5 thoughts on “Old Money Quote

  1. Empty minds and open minds !

    There are also other things to occupy those minds when attending school.

    In an end of year speech a former headmaster of mine was thanking the office-bearers for upholding the discipline for which the school had become famous. He went on to say that enforced discipline was designed to give way to self- discipline, wherein “we might produce a ‘better’ and more rounded individual”.

    This same discipline he was referring to will likely underpin core values such as politeness and manners. Put another way, if one is a junior and one does not approach a senior with the appropriate politeness, one might find ‘enforced discipline’ the result. At the same time this does not mean being, or becoming, sycophantic. That would soon be bashed out of you. At the risk of sounding snobbish and it is not my intention to be so, a disciplined hierarchical structure teaches a growing adolescent who is above them, who is below them, who is on their level, and how to interact with all those people.

    No, the head prefect is not your chum ! Neither is the chairman of the company you’ve just joined.

    If there’s anything one might gain by attending a good school my money would be on discipline. I absolutely agree that there is a dark side to too much discipline and bullying would be top of my list. But, bullying can also be addressed by a good dose of the self-same ‘enforced discipline’. (I have heard that my old school still has what is known as ‘fagging’. Simply put, a junior boy running errands and being a sort of a servant to a senior boy. If it does still exist, I’m amazed. It terrified me. But I’ll tell you this – it teaches you your station in life. Quickly !)

    What other values could one learn in such a school ? I would say courage, honesty (the fear of more discipline looming), punctuality, ‘getting on with it’ as well as dress sense and a degree of neatness. I say this because the more traditional British-type schools, especially those of note, allow very little leeway in appearance. Perhaps shoes and hair -length for boys, but that’s about all. [Uniforms are anathema to the French and one only has to walk past a Parisian high school at lunch time or after classes to see thirteen year olds’ smoking with their tattoos and piercings on show.]

    These days educational results are heavily stressed. Good schools are highly competitive to get into and just as much when one is in them. It’s no longer enough to be so-and-so’s nephew and at the same time be a block-head. That ain’t gonna wash anymore ! At the famous Eton College, aspiring eleven year olds’ do not only need good results to get in. They are also interviewed by the headmaster. If one gets through that, the next step is an interview with a housemaster. That step might take more than one interview as a housemaster might feel a particular boy would not fit in that particular house and will recommend another house more suitable to his personality. Think about it, eleven years of age ! Once in, you’re in the pressure cooker.
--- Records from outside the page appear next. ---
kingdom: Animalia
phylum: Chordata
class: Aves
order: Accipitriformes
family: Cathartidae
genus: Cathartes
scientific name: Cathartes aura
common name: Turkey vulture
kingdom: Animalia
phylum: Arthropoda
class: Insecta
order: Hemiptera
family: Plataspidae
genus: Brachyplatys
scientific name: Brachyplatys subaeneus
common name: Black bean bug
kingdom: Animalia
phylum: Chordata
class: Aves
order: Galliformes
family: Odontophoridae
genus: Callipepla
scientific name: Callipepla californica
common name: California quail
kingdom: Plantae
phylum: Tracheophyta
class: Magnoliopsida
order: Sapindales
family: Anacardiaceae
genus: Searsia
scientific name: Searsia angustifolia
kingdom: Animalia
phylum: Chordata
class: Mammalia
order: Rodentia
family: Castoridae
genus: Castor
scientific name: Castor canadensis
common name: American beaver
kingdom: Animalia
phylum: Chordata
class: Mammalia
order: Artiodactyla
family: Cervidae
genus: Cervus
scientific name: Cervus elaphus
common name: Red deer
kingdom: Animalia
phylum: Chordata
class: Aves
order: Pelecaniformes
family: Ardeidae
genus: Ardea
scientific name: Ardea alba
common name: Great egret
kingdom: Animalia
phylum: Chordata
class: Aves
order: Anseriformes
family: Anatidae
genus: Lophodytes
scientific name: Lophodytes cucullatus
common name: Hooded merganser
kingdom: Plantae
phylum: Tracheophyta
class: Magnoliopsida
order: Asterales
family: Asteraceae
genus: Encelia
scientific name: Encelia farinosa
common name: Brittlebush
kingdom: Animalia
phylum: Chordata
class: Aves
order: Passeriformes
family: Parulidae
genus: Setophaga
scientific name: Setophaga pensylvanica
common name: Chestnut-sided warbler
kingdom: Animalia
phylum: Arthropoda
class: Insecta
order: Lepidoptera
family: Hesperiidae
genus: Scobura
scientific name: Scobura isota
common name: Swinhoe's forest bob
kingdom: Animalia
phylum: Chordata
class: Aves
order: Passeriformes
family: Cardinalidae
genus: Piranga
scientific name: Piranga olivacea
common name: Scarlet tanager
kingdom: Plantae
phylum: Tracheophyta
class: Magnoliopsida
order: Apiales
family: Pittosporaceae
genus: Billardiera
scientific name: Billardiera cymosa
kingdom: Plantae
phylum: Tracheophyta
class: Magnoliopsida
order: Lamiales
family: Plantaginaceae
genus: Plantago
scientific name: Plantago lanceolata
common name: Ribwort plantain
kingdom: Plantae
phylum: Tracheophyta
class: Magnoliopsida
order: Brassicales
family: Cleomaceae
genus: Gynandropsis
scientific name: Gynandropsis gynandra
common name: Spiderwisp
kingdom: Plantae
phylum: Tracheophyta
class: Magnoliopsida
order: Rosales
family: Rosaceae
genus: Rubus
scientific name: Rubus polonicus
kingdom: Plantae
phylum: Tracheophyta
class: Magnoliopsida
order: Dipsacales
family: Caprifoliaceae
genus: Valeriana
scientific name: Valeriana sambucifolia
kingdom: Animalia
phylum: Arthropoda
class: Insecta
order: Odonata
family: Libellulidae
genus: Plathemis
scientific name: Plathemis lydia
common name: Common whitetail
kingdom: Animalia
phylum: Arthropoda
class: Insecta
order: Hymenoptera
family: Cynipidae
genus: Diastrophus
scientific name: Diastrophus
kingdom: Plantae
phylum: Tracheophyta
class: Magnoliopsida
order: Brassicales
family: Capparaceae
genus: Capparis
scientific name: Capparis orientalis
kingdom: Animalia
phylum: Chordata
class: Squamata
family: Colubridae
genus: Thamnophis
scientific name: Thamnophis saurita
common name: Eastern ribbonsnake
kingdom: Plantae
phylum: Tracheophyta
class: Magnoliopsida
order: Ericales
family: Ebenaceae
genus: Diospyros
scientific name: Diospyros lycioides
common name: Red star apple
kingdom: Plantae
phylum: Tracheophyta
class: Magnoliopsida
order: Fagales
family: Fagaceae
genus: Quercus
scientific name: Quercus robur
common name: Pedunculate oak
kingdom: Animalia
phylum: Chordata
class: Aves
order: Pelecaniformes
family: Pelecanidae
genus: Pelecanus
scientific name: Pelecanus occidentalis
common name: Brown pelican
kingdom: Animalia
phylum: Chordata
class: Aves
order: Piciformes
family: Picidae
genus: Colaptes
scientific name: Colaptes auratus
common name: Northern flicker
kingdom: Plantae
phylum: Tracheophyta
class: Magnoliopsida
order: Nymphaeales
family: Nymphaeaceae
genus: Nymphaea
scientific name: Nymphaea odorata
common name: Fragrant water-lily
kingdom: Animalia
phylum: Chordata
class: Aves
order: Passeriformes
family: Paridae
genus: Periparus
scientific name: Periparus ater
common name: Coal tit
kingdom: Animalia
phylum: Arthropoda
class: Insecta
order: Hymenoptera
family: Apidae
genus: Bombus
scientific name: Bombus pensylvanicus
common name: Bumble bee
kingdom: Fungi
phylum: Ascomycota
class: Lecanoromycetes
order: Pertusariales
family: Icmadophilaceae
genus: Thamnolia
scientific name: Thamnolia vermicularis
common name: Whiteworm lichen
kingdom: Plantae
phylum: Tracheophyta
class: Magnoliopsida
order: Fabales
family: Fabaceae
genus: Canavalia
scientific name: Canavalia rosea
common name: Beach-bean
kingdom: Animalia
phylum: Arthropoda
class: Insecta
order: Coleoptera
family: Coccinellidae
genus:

Not for the faint of heart, whatever they tell you and however they glamourise it in movies.

    Will one learn Old Money values as a whole ? I would say to an extent, but not entirely. It will depend on one’s friends and their values which inevitably rub off in some form. They will largely, in my view, be anchored by what one learned from one’s parents and one takes to school. Once there, it will be easier if one already has values in line with the school’s demands and ‘hell’ if they’re not.

    In a two-part YouTube documentary called ‘ Harrow, A Very British school’ the headmaster summed things up by saying ‘ When you come here, you are becoming part of something. Unavoidably’.

    For those who recall a movie from long ago called ‘When Eight Bells Toll’ with a very young Anthony Hopkins there is a scene in which Robert Morley was complaining about someone’s behaviour and he attributed the problem to:

    ‘ It all comes……..from not going to a proper school ! ‘

    I wonder what other readers might think ?

  2. Discipline is something my parents tried to instill in me, but I had drunk the Kool-Aid of bohemian self-expression and radical individualism in my youth. Now that I’m in my mid-life and raising young adults, I can appreciate some of the more traditional core values of restraint, commitment, discipline, and etiquette.

    I’ve never experienced a proper British-type school (quite frankly, I might have chaffed at the rigidity and bullying). Perhaps I missed out on something important. That is why I find myself here reading Byron’s grandfatherly advice and picking up pearls of wisdom from other readers.

    As for the quote, I will leave one from Prof. Walter Kotschnig who told Holyoke College students to keep their minds open—“but not so open that your brains fall out.”